Le courage pour agir

Mais comment se portent les insectes en Suisse? Je ne le sais pas exactement. Et que faire? Rester les bras croisés et vivre d’après la devise «ça finira par s’arranger»? Non, ce serait imprudent. En ce qui concerne l’agriculture, je réserve ma sympathie à l’agriculture biologique parce qu’elle repose sur une confiance profonde dans la force d’impact de la nature et qu’elle agit selon le principe «en cas de doute pour l’accusé». Mais qu’en est-il lorsque l’agriculture n’est pas le seul nœud de l’affaire et que l’on se retrouve confronté au changement climatique ou au mitage de notre pays? Et si tout était lié? Il ne me reste plus alors qu’à prendre inlassablement des décisions sur de nombreux fronts en faveur de la biodiversité en essayant plus généralement d’éviter que mon empreinte écologique ne ressemble à une trace de semelle XXL. Peu de nous étant destinés à sauver le monde en solitaire, il y a la voix politique et la possibilité de se rassembler pour charger les élus de commandes contraignantes.
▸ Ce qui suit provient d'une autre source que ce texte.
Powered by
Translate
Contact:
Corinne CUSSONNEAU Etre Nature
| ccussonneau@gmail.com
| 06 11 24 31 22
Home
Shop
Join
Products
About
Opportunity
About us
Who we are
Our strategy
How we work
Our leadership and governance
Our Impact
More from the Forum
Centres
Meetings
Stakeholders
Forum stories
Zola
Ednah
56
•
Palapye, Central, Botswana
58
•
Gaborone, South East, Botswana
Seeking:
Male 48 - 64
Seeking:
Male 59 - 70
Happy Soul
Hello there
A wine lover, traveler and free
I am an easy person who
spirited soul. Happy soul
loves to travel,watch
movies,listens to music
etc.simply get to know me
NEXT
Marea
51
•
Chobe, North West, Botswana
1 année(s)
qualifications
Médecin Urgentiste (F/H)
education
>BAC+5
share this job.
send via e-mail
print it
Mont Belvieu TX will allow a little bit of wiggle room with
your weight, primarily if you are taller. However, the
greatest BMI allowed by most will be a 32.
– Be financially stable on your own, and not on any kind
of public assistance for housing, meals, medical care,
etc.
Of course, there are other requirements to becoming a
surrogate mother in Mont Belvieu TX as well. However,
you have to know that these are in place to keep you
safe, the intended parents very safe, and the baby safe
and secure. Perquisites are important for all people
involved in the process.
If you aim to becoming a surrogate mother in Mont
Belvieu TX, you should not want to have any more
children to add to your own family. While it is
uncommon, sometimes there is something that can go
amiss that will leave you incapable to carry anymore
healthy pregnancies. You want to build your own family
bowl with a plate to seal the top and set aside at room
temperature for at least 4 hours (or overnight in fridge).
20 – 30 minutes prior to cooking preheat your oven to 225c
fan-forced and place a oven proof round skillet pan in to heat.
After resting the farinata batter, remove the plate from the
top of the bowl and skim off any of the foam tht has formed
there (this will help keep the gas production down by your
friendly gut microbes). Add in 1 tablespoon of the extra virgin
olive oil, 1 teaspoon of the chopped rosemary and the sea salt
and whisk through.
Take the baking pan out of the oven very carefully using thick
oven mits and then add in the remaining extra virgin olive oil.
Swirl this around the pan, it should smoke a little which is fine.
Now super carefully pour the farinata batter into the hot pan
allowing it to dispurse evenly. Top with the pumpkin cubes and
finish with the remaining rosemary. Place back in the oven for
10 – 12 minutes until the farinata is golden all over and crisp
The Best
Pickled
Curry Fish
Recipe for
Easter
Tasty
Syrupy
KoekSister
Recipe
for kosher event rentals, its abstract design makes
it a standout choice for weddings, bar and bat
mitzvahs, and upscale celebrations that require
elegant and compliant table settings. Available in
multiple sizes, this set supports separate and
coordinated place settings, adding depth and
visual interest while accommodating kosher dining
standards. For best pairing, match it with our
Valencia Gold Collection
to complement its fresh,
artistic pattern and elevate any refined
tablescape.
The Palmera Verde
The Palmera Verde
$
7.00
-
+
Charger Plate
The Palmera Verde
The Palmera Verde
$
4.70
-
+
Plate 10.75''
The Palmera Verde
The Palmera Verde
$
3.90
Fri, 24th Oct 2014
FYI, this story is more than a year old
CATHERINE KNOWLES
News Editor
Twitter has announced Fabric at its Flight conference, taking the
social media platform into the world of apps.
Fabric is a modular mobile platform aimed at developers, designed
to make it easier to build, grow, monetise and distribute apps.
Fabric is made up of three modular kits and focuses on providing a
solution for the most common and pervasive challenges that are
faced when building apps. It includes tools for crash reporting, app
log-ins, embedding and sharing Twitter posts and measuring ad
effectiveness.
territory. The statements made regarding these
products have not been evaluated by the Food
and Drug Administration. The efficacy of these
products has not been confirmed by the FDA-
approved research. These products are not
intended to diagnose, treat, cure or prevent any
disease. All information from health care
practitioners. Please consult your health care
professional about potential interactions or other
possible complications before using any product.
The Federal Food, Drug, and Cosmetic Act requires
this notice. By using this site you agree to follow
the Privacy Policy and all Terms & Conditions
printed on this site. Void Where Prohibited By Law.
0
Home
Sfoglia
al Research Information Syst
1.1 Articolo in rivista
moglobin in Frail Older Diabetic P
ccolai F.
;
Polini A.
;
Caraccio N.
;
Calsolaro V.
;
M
Deux initiatives populaires visionnaires ont été lancées: «Pour une eau potable propre et une alimentation saine – Pas de subventions pour l’utilisation de pesticides et l’utilisation d’antibiotiques à titre prophylactique» et «Pour une Suisse libre de pesticides de synthèse».

En lançant la pétition «Elucider la disparition des insectes», les Amis de la Nature se sont eux aussi engagés politiquement. La pétition exige une étude approfondie sur l’état du monde des insectes en Suisse et d’en communiquer les conclusions. Ce serait un bon début. C’est bien la moindre des choses que nous puissions faire pour nous-mêmes et surtout pour les futures générations. Agir avant que ma pie grièche écorcheur n’embroche le dernier doryphore!